WHAT SPARKED YOUR LOVE OF READING?
My mother was a first grade teacher, so reading aloud was a given. I most vividly remember being read "The Secret Garden" by Francis Hodgson Burnett, and when I was old enough I read it myself, as well as every other book by her that I could find. I loved whenteachers read to the class, and was carried away by "The Wind in the Willows", by KennethGrahame, and "Just So Stories" by Rudyard Kipling. I didn’t discover the Narnia Series until I read it to my own children, and we’ve read them over and over.
WHAT DO YOU LOVE TO READ?
As an adult, I still love fantasy tales, I thoroughly enjoyed "The Magicians" - a sort of much darker adult Narnia/Harry Potter tale by Lev Grossman, as well as "The Discovery of Witches" Trilogy by Deborah Harkness. Harkness has a new book out now – "Time’s Convert" which I will read as soon as possible! "1Q84" by Haruki Murakami also has a fantastical bent to it that I quite enjoyed.
I adore contemporary fiction, especially novels that discuss characters with complicated relationships- I guess my first obsession was anything by Doris Lessing, especially "The Golden Notebook". The book "A Little Life" by Hanya Yanagihara heart breaking but so compelling it hurts to read this, (so beware!) but it was also beautiful.

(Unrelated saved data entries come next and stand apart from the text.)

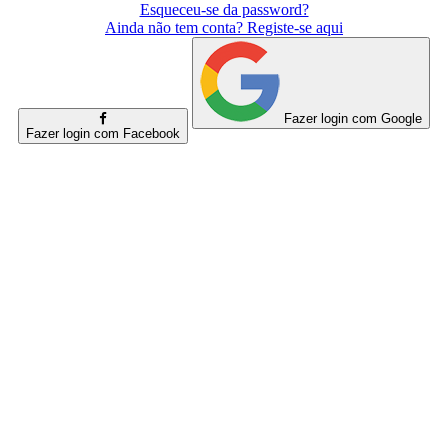
Esqueceu-se da password?
Ainda não tem conta? Registe-se aqui
Fazer login com Google
Fazer login com Facebook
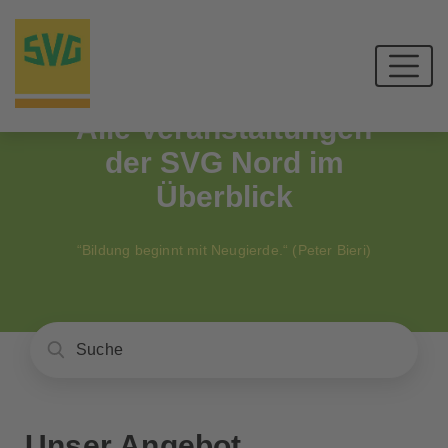
Alle Veranstaltungen
der SVG Nord im
Überblick
“Bildung beginnt mit Neugierde.“ (Peter Bieri)
Unser Angebot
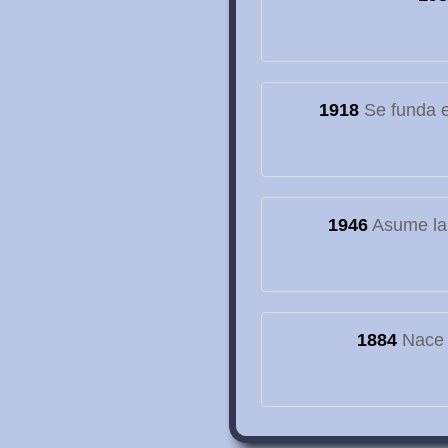
1918
Se funda el
1946
Asume la
1884
Nace e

More complicated characters- "Lila" by Marilynne Robinson, "The Art of Fielding" by Chad Horbach, "A Prayer for Owen Meany" by John Irving, "Extremely Loud and Incredibly Close" by Jonathan Safran Foer, "The Power of One" by Bryce Courtenay, "A Guide for the Perplexed" by Dara Horn, "The Nix" by Nathan Hill, and everything by Elizabeth Strout.
I am a lover of natural science, so real stories about nature and animals appeal to me, as well as novels that contain truths about nature. Everything I have read by Barbara Kingsolver including her latest- "Unsheltered" contains so much about natural science interwoven with compelling narratives. I felt the same way about "The Signature of All Things" by Elizabeth Gilbert. "The Hungry Tide" by Amitav Ghosh takes place in the Sunderbans in India, very much in the news now due to extreme flooding. Because I am drawn to books about animals, I have unwittingly read many books by the same author- Sy Montgomery ("The Soul of an Octopus", "The Good Pig",- and on the counter now-"How to Be a Good Creature.")
As an artist, I also love books which have stories about art or as in "The Goldfinch," by Donna Tartt and "The World to Come" by Dara Horn, books that feature a particular painting in the storyline. Robin Black’s book "Life Drawing" features an artist as the main character. B.A. Shapiro books "The Art Forger" and "The Muralist" both had interesting historical and art aspects.